Mercredi 6 décembre 2023

20h30 (1h20 sans entracte)

 

Orchestre de l’Opéra Royal
Théotime Langlois de Swarte Violon et direction

 

Chevalier de Saint-George (1739-1799)
L’amant Anonyme :  acte II, scène 1 récitatif

Antonio Lolli (1730-1802)
Concerto pour violon n°7 : II. Adagio cantabile 

Wolfgang Amadeus Mozart (1756-1791)
Concerto pour violon n°3 en sol majeur, K. 216

Chevalier de Saint-George (1739-1799) 
Concerto pour violon n°2 en do majeur : II. Molto adagio con sordini
Concerto pour violon n°9 en sol majeur
Air italien « mina non dir me no » – transcription
Concerto pour violon n°2 en ré majeur : II : Adagio
Symphonie II en ré majeur 
L’amant Anonyme :  ballet final récitatif

Sous le haut patronage de Aline Foriel-Destezet

Ce 6 décembre 2023 restera comme une date historique. Pour la première fois depuis plus de deux siècles, la musique du chevalier de Saint-George habitera le château de Versailles. Il est, en effet, l’invité de Château de Versailles Spectacles pour un concert qui lui sera, en grande partie, dédié avec ses compères Mozart et Lolli. Ce concert sera placé sous le haut patronage d’Aline Foriel-Destezet.

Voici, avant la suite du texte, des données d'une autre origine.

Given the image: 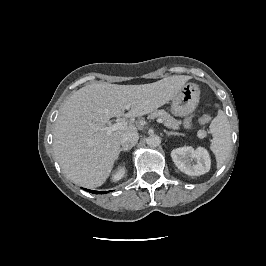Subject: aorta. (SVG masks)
Masks as SVG:
<instances>
[{
	"label": "aorta",
	"mask_w": 266,
	"mask_h": 266,
	"mask_svg": "<svg viewBox=\"0 0 266 266\" xmlns=\"http://www.w3.org/2000/svg\"><path fill=\"white\" fill-rule=\"evenodd\" d=\"M161 143V138L157 135H151L147 139V145L150 147H157Z\"/></svg>",
	"instance_id": "obj_1"
}]
</instances>
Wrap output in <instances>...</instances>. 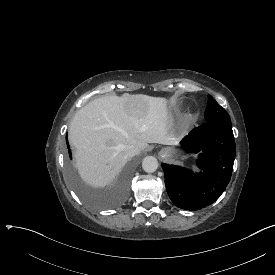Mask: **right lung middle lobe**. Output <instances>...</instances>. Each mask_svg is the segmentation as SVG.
<instances>
[{"mask_svg": "<svg viewBox=\"0 0 275 275\" xmlns=\"http://www.w3.org/2000/svg\"><path fill=\"white\" fill-rule=\"evenodd\" d=\"M63 152V163L62 169L65 177L71 182V187L76 191L77 195L82 198L86 203L88 208L92 210H98L99 208H112L126 200V192L129 190L131 183V175L139 169V161L144 160L148 156V151L146 149H141L139 152H134L132 154V160L130 161L127 168L123 169L121 172V179L114 188L110 191H98L92 192V187L90 184L85 183L82 185L81 180L78 178L77 174L74 172V153L73 145L71 142L67 141L62 145Z\"/></svg>", "mask_w": 275, "mask_h": 275, "instance_id": "right-lung-middle-lobe-1", "label": "right lung middle lobe"}]
</instances>
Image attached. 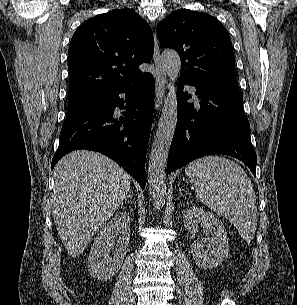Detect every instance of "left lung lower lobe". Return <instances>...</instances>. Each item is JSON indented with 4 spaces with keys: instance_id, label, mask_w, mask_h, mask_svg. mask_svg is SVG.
<instances>
[{
    "instance_id": "left-lung-lower-lobe-1",
    "label": "left lung lower lobe",
    "mask_w": 297,
    "mask_h": 305,
    "mask_svg": "<svg viewBox=\"0 0 297 305\" xmlns=\"http://www.w3.org/2000/svg\"><path fill=\"white\" fill-rule=\"evenodd\" d=\"M185 84L196 88L200 106L187 102L191 95L183 92ZM177 98V126L167 173L204 155L226 154L244 162L256 176L257 156L236 80L196 84L180 77Z\"/></svg>"
}]
</instances>
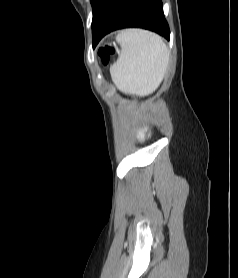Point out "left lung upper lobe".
Masks as SVG:
<instances>
[{"label":"left lung upper lobe","mask_w":238,"mask_h":278,"mask_svg":"<svg viewBox=\"0 0 238 278\" xmlns=\"http://www.w3.org/2000/svg\"><path fill=\"white\" fill-rule=\"evenodd\" d=\"M97 0H91V4L92 6H94V4L96 3Z\"/></svg>","instance_id":"1"}]
</instances>
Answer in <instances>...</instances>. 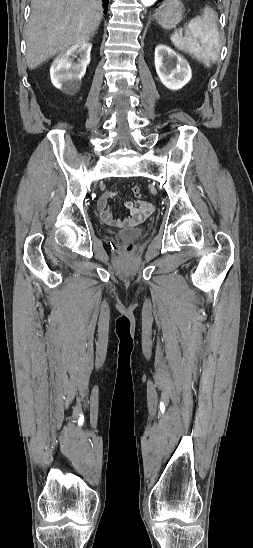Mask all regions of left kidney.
I'll return each instance as SVG.
<instances>
[{
  "mask_svg": "<svg viewBox=\"0 0 253 548\" xmlns=\"http://www.w3.org/2000/svg\"><path fill=\"white\" fill-rule=\"evenodd\" d=\"M154 62L162 84L170 90L181 89L192 77L187 60L166 45L155 48Z\"/></svg>",
  "mask_w": 253,
  "mask_h": 548,
  "instance_id": "1",
  "label": "left kidney"
}]
</instances>
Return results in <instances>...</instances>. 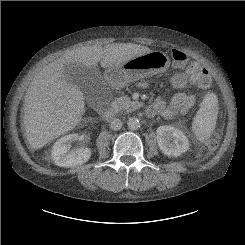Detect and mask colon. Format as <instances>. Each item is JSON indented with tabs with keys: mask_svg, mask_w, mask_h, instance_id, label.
Returning a JSON list of instances; mask_svg holds the SVG:
<instances>
[{
	"mask_svg": "<svg viewBox=\"0 0 245 245\" xmlns=\"http://www.w3.org/2000/svg\"><path fill=\"white\" fill-rule=\"evenodd\" d=\"M171 58L175 66L179 68H186L190 65L189 56L181 50L172 49L170 52ZM195 81L199 87L208 89L212 84V79L207 72L198 73L195 76ZM219 140L218 133H212L206 141H204L197 150V156L199 158H205L217 147Z\"/></svg>",
	"mask_w": 245,
	"mask_h": 245,
	"instance_id": "obj_1",
	"label": "colon"
}]
</instances>
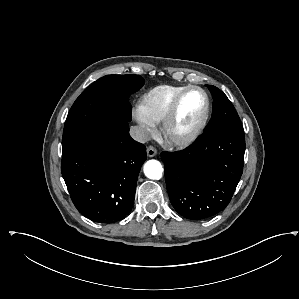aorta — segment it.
<instances>
[{
  "instance_id": "1",
  "label": "aorta",
  "mask_w": 299,
  "mask_h": 299,
  "mask_svg": "<svg viewBox=\"0 0 299 299\" xmlns=\"http://www.w3.org/2000/svg\"><path fill=\"white\" fill-rule=\"evenodd\" d=\"M144 174L147 178L158 180L162 177L163 168L159 161L149 160L144 165Z\"/></svg>"
}]
</instances>
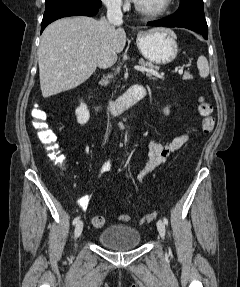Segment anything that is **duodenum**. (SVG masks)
Instances as JSON below:
<instances>
[{"instance_id":"410a0bca","label":"duodenum","mask_w":240,"mask_h":287,"mask_svg":"<svg viewBox=\"0 0 240 287\" xmlns=\"http://www.w3.org/2000/svg\"><path fill=\"white\" fill-rule=\"evenodd\" d=\"M146 96L143 85L135 84L131 86L123 95L115 100L108 101L104 105L112 113H119L130 106L134 105Z\"/></svg>"}]
</instances>
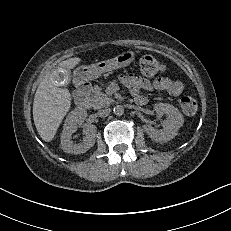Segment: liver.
<instances>
[{
    "mask_svg": "<svg viewBox=\"0 0 231 231\" xmlns=\"http://www.w3.org/2000/svg\"><path fill=\"white\" fill-rule=\"evenodd\" d=\"M81 61L69 58L60 63L63 68L72 69ZM71 106V94L67 88L57 87L53 76L46 75L40 82L33 102V120L40 137L50 142Z\"/></svg>",
    "mask_w": 231,
    "mask_h": 231,
    "instance_id": "6515ba94",
    "label": "liver"
}]
</instances>
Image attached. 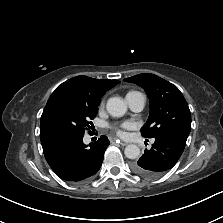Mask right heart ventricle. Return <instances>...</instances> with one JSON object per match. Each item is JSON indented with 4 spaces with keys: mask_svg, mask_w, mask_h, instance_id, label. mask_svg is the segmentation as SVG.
<instances>
[{
    "mask_svg": "<svg viewBox=\"0 0 223 223\" xmlns=\"http://www.w3.org/2000/svg\"><path fill=\"white\" fill-rule=\"evenodd\" d=\"M135 92L136 91H130V92L127 93V96L130 95V94H132V93H135Z\"/></svg>",
    "mask_w": 223,
    "mask_h": 223,
    "instance_id": "obj_1",
    "label": "right heart ventricle"
}]
</instances>
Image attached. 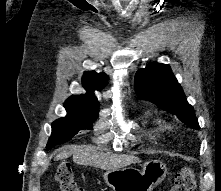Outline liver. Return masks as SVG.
I'll use <instances>...</instances> for the list:
<instances>
[{
	"instance_id": "liver-1",
	"label": "liver",
	"mask_w": 221,
	"mask_h": 191,
	"mask_svg": "<svg viewBox=\"0 0 221 191\" xmlns=\"http://www.w3.org/2000/svg\"><path fill=\"white\" fill-rule=\"evenodd\" d=\"M73 155V161L80 165L94 166L103 170H117L131 164L139 163L140 159L129 155L103 153L89 145L70 146L56 156V160H64Z\"/></svg>"
}]
</instances>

Pour la musique de Saint-George ce retour dans ce lieu sublime sonne comme une indispensable réparation. Il fut en effet le musicien fétiche de Marie-Antoinette qui n’hésitait jamais à faire le déplacement à Paris pour l’applaudir et fit représenter à la Cour l’un de ses premiers opéras, « La Chasse ». Marie-Antoinette a fait, un temps, de celui qui était son gendarme favori de la Garde royale, son précepteur de musique. C’est en effet par ce corps d’élite que Saint-George a pu accéder au Palais dès la fin de sa pension chez le maître d’armes La Boëssière.  Et c’est à ce « gendarme à la garde du roi » qu’Antonio Lolli, alors compositeur novateur, dédia deux concertos. L’étincelant maestro et soliste Théotime Langlois de Swarte a donc eu une magnifique idée en plaçant un des concertos de Lolli dans ce programme.

Mais, c’est évidemment la confrontation entre Mozart et celui que l’on désigne – trop – souvent abusivement comme le « Mozart noir » qui retiendra surtout l’attention. Car s’il est une discipline dans laquelle le noir Joseph peut s’installer sur la même marche que le blanc Amadeus, c’est bien celle des concertos. Alors, Mozart versus Saint-George, serait-il un nouveau « match du siècle » ? Certes ! Mais du Siècle des Lumières, un peu de classe ne nuit pas quand on file la métaphore sportive.

Celle-ci est assez ambigüe lorsqu’il s’agit d’évoquer notre « fameux Saint-George », ainsi que les gazettes le désignaient, car autant l’homme était un escrimeur redoutable par sa puissance, sa rapidité d’exécution et les impressionnants mugissements qu’il poussait en lançant ses assauts, autant l’artiste était un « partenaire » délicieux en musique. Saint-George aimait autant les musiciens que la musique et son œuvre musicale est un hymne à la vie. Plus qu’un duel, ce « match » dans le fabuleux salon Hercule sera donc une conversation musicale à l’image de celles qui animaient le salon de Madame de L’Epine.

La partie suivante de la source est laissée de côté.